Arno clicks on a file, a new window opens on the screen, and he starts opening individual files.

Brouwer’s politics are based on what could loosely be called hate. There are articles about neo-Nazis, anti-Islam groups, a whole subfolder dedicated to the killer who’d gone on a shooting rampage in Norway, and another on Theo van Gogh, the filmmaker shot and stabbed to death by a Dutch-Moroccan Muslim now spending life in jail. A third is on Pim Fortuyn, the gay far-right anti-Islam politician who in the early 2000s was making such significant inroads that he was on the cusp of becoming a major political power. Pundits thought the post of prime minister was within reach, and the bookies’ odds reflected this.

That is, it was within reach until he was assassinated by, of all people, a militant vegan, whose beef with the politician was never quite clear. Jaap had been the arresting officer, the case a media spectacle only outdone by his current one.

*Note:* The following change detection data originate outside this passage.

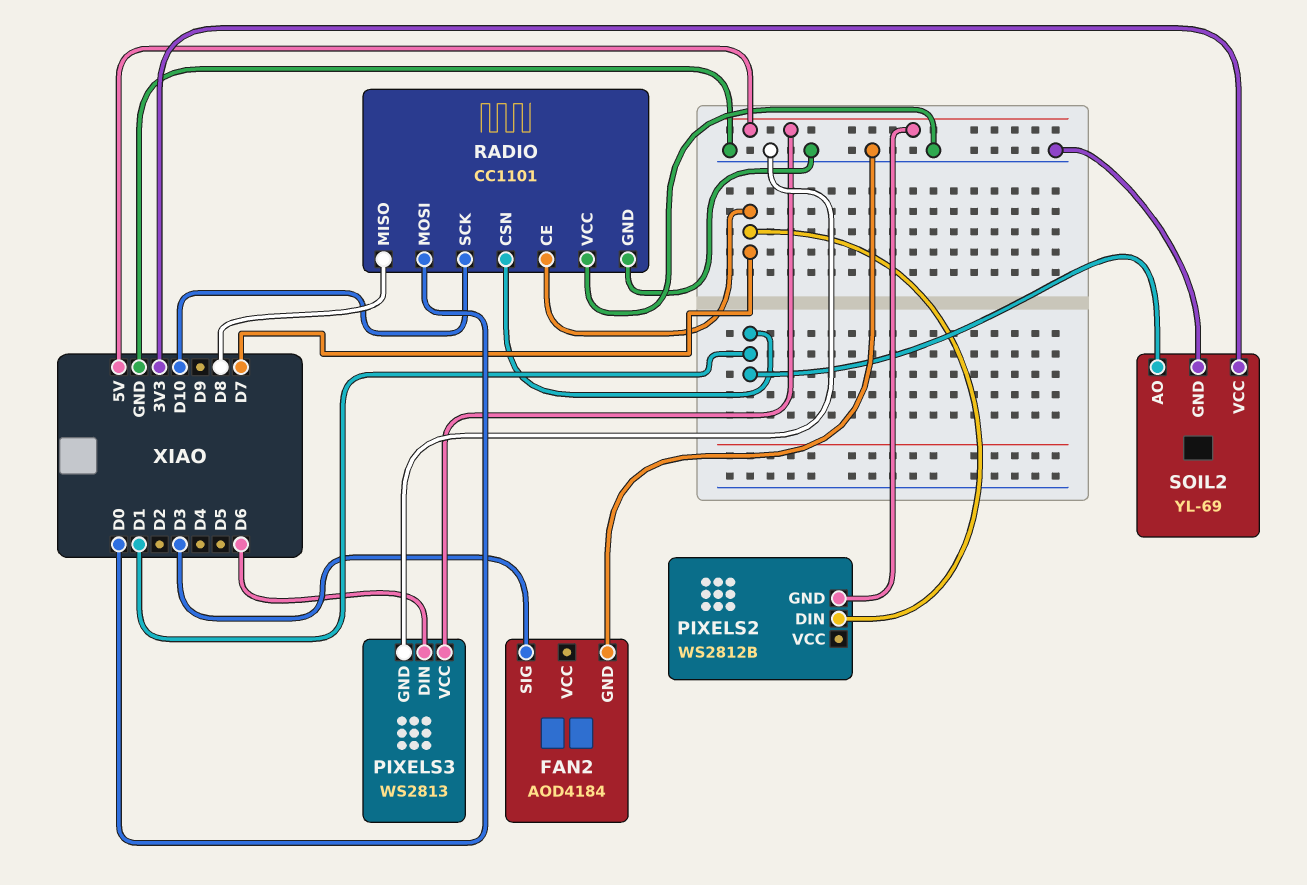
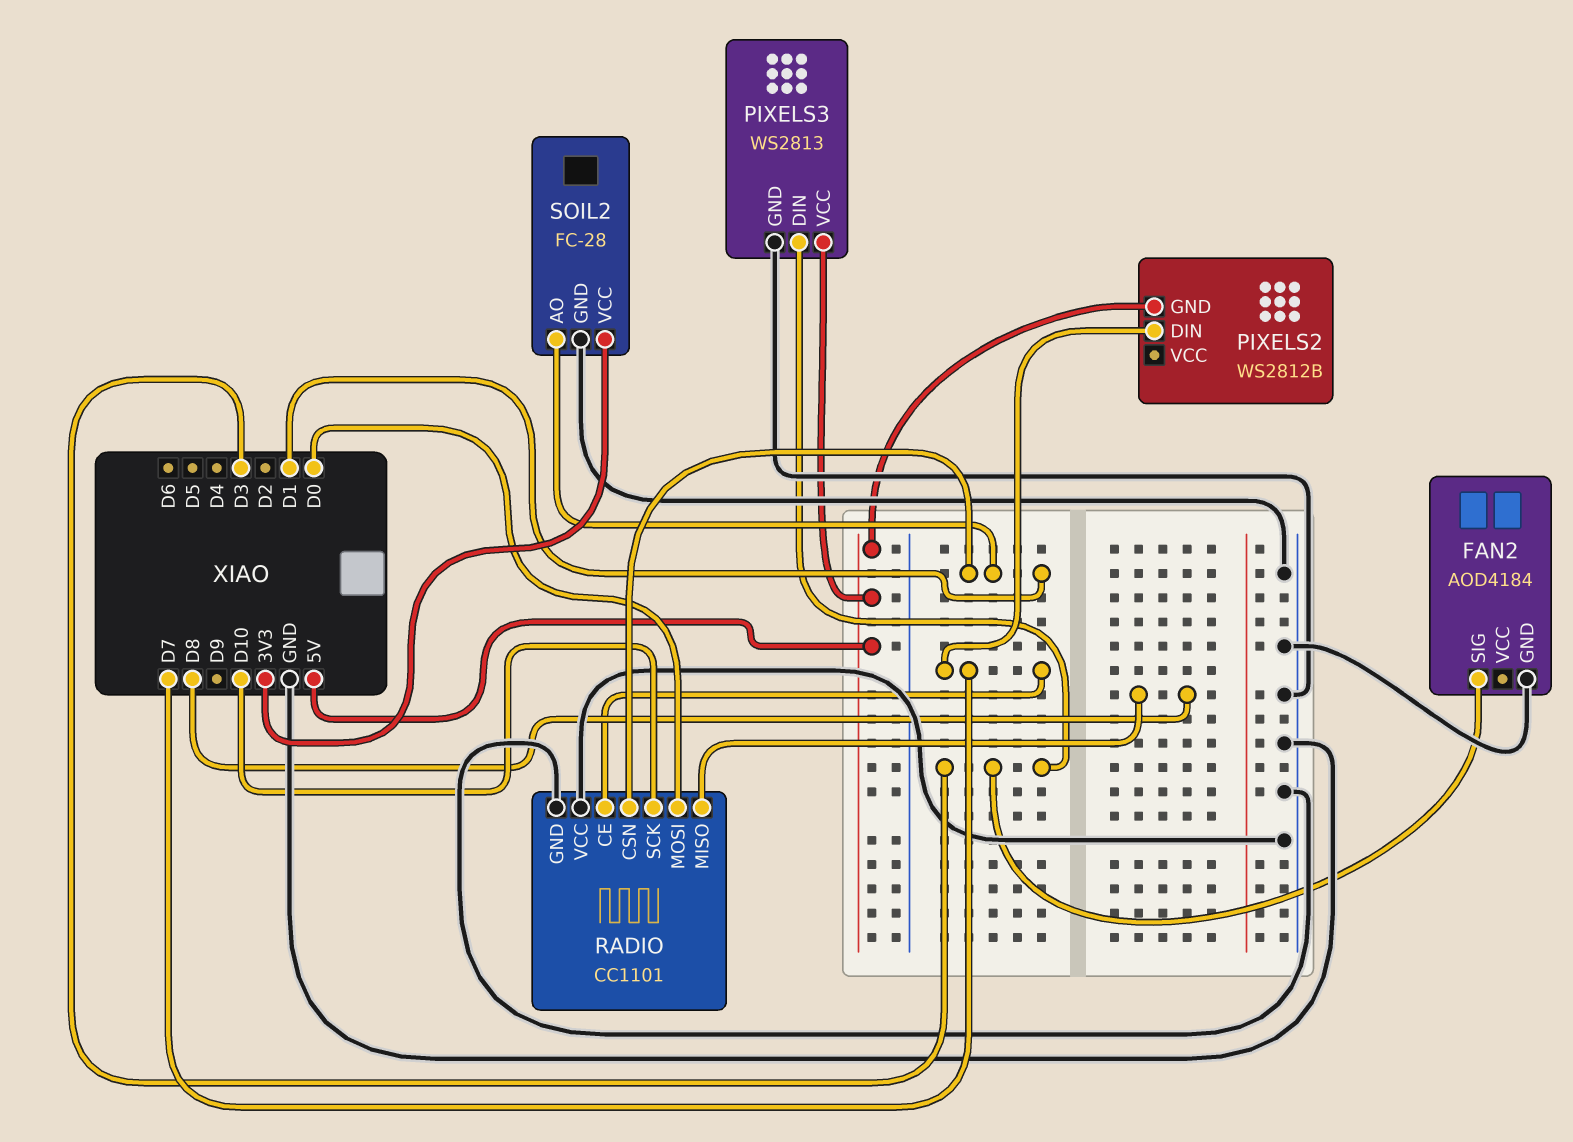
PIXELS3 pin DIN: D6 -> D3
SOIL2: YL-69 -> FC-28

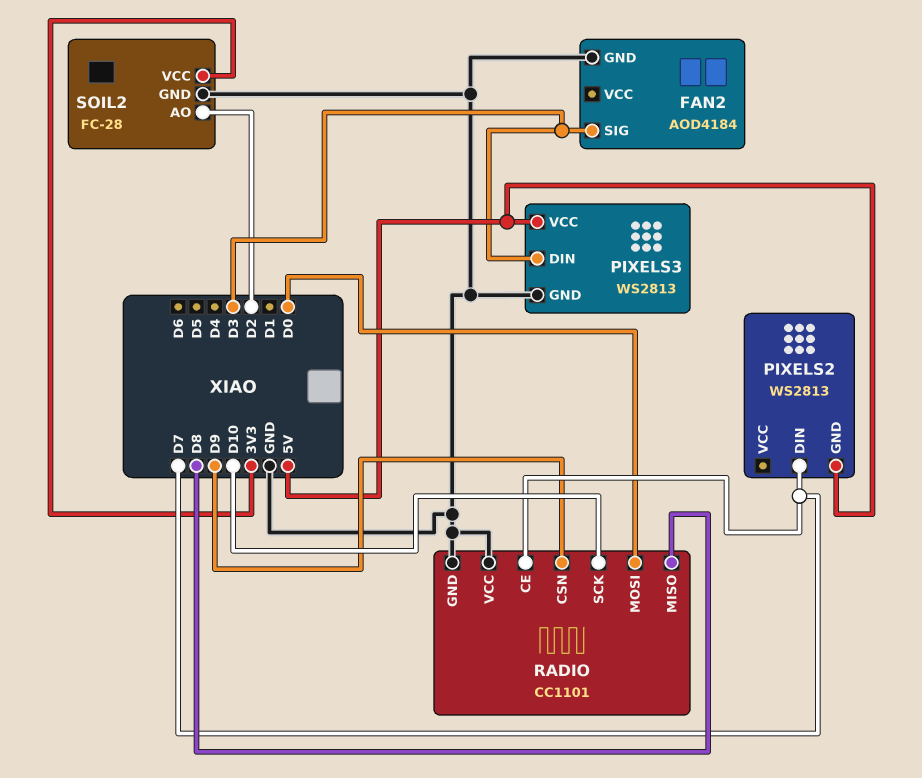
PIXELS2: WS2812B -> WS2813
RADIO pin CSN: D1 -> D9
SOIL2 pin AO: D1 -> D2

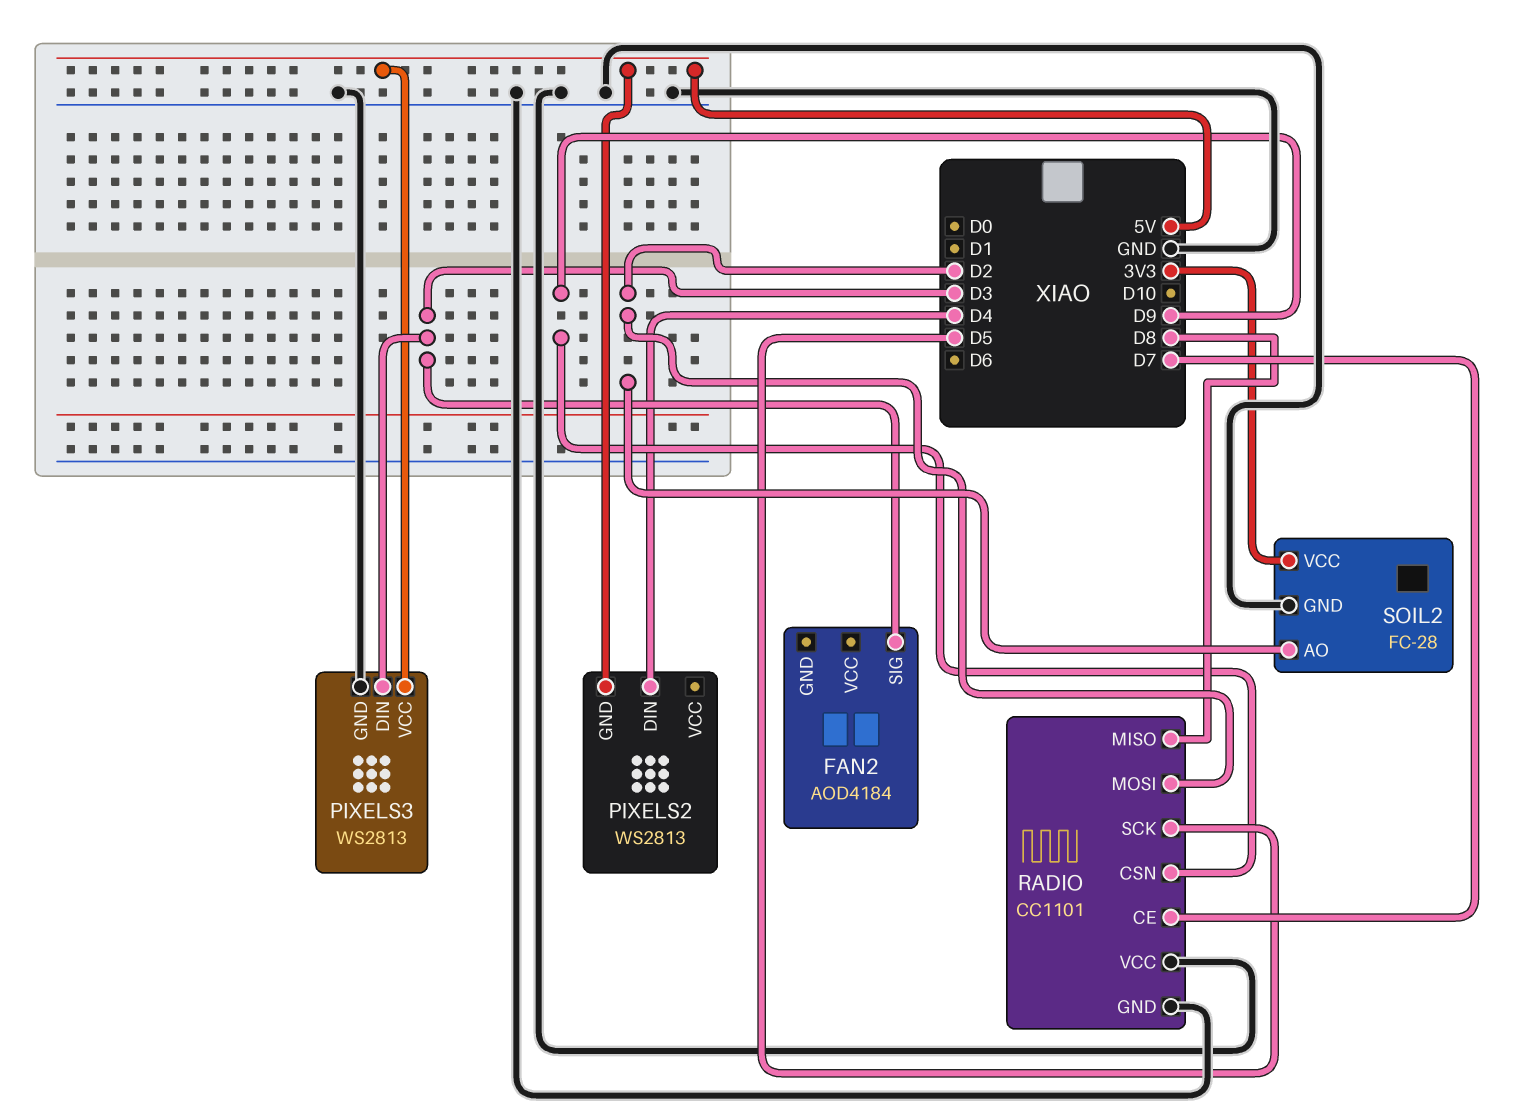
FAN2 pin GND: GND -> none
PIXELS2 pin DIN: D7 -> D4
RADIO pin MOSI: D0 -> D2
RADIO pin SCK: D10 -> D5

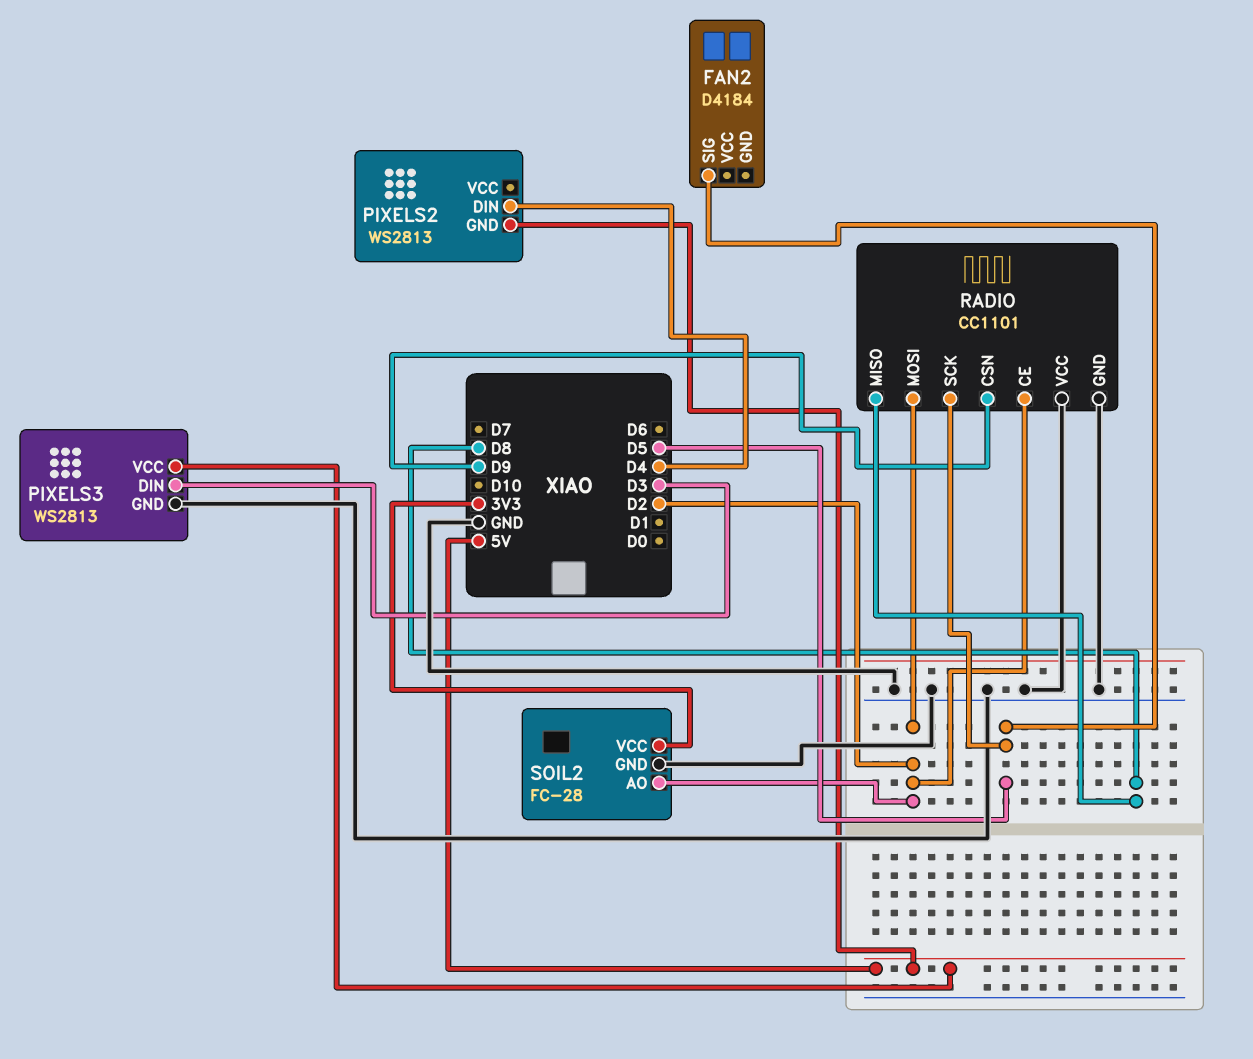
FAN2: AOD4184 -> D4184
FAN2 pin SIG: D3 -> D5
RADIO pin CE: D7 -> D2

He leans in and takes over the track-pad, clicking on a few more files. He finds what they are looking for: a video, taken from who knows where on the internet.

Jaap hits play.

A girl’s thigh is centre camera, already slashed by multiple cuts.

Like Heleen’s, some are healed over, just raised scar tissue, and some are fresh.

Particularly the one which is trailing behind a blade, blood dripping in its wake.

They watch the whole thing in a kind of suspended silence.

‘Money shot,’ Arno says.

He’s right. A head moves into view, face pixelated, tongue reaching out like a starving alien.

It licks a trickle of fresh blood off the knife’s edge.